● What is expected: What is wanted is every line below from the one with "left eye: (316, 174)" up to and including the one with "right elbow: (61, 204)", retyped exactly, pictures excluded, nothing else.

● Material supplied:
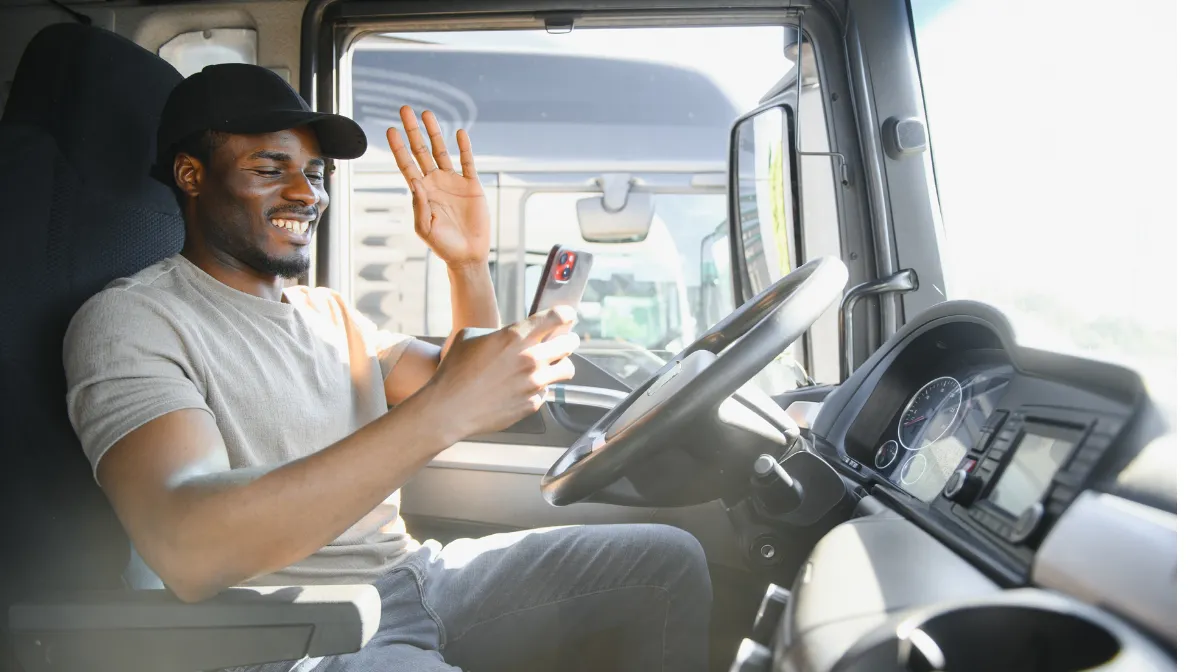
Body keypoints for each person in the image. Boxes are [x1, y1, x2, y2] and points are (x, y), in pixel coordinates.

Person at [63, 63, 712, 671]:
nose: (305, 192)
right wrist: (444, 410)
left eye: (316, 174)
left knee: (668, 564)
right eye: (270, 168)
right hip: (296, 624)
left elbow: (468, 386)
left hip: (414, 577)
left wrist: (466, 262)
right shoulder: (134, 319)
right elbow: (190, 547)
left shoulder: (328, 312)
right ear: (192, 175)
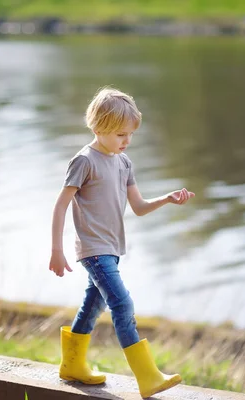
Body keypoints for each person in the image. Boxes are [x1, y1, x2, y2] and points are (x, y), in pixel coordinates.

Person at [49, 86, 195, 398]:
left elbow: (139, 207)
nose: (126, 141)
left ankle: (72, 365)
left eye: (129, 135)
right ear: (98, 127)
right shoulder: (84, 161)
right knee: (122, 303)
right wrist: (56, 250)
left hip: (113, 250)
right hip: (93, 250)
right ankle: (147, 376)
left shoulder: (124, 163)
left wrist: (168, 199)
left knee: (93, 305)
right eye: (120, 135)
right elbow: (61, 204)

==

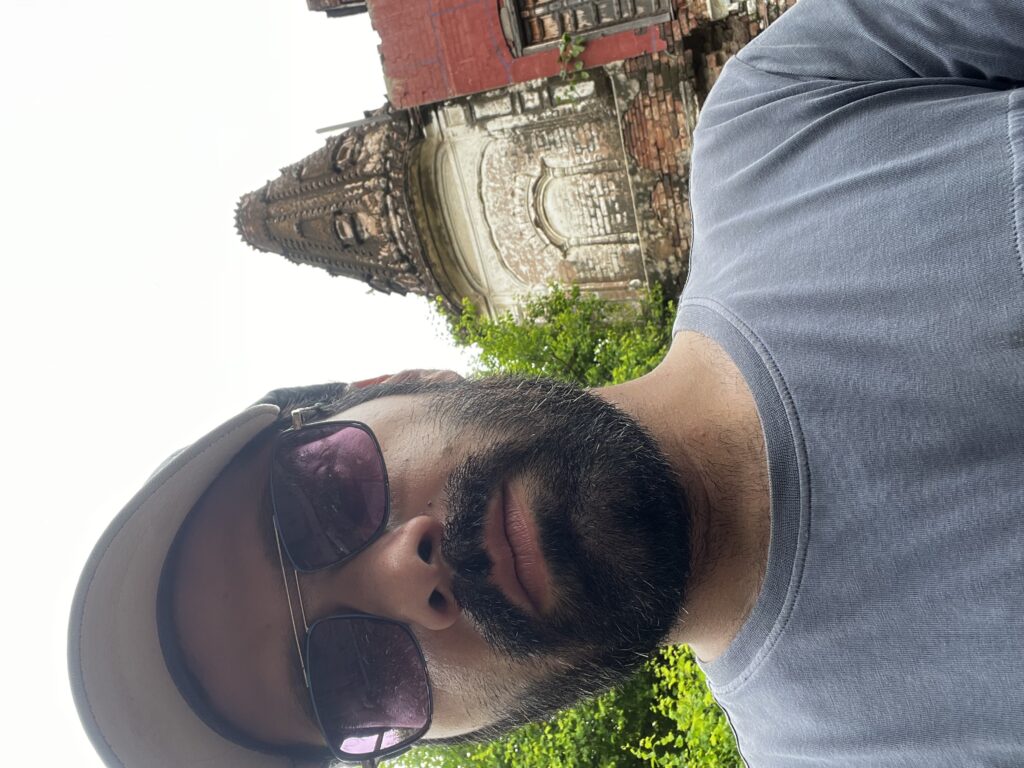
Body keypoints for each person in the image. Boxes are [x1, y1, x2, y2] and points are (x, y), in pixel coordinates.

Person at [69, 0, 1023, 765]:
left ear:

● Task answer:
left eye: (316, 174)
left knee: (668, 564)
right eye: (270, 168)
right hip: (296, 624)
left elbow: (468, 386)
left hip: (414, 577)
left wrist: (466, 262)
right shoulder: (134, 319)
right elbow: (190, 547)
left shoulder: (328, 312)
right ear: (192, 175)
Body keypoints for each person in the image. Boxes are [x1, y1, x2, y2] and points are (x, y), in pixel coordinates.

Person at [49, 86, 195, 398]:
left elbow: (139, 207)
nose: (126, 141)
left ankle: (72, 365)
left eye: (129, 135)
right ear: (98, 127)
right shoulder: (84, 161)
right knee: (122, 303)
right wrist: (56, 250)
left hip: (113, 250)
right hip: (93, 250)
right ankle: (147, 376)
left shoulder: (124, 163)
left wrist: (168, 199)
left knee: (93, 305)
right eye: (120, 135)
right elbow: (61, 204)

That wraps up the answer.